» The data
++++++

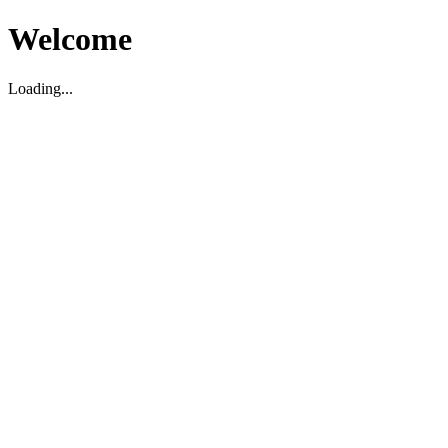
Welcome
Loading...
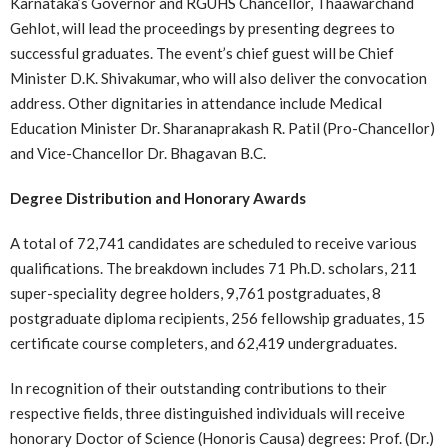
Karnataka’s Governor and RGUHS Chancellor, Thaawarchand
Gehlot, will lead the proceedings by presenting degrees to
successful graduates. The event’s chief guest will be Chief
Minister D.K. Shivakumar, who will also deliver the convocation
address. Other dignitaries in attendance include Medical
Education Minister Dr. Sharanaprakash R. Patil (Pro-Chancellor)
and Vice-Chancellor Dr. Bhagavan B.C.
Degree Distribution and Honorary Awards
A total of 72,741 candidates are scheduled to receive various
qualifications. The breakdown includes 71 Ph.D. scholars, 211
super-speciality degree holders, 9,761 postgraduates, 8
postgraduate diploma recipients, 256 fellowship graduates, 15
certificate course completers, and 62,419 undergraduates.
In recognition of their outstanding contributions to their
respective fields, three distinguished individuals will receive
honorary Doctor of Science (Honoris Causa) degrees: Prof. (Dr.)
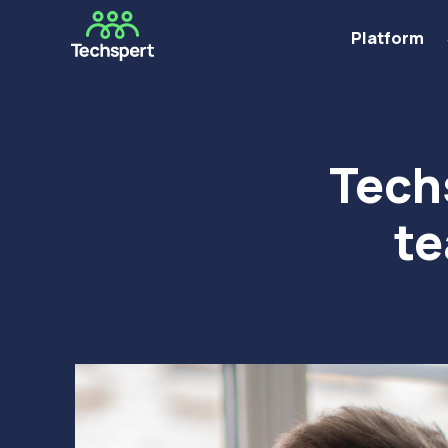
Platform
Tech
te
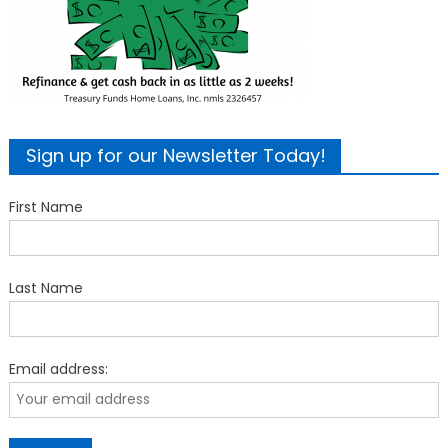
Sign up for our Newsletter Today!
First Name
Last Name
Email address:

++++++

» Exercise brief
Rewrite the lines from the one containing "Karnataka’s Governor and" through the one containing "Education Minister Dr.", inclusive, replacing "dignitaries" with "officials" and leaving everything else unchanged.

» Solved problem
Karnataka’s Governor and RGUHS Chancellor, Thaawarchand
Gehlot, will lead the proceedings by presenting degrees to
successful graduates. The event’s chief guest will be Chief
Minister D.K. Shivakumar, who will also deliver the convocation
address. Other officials in attendance include Medical
Education Minister Dr. Sharanaprakash R. Patil (Pro-Chancellor)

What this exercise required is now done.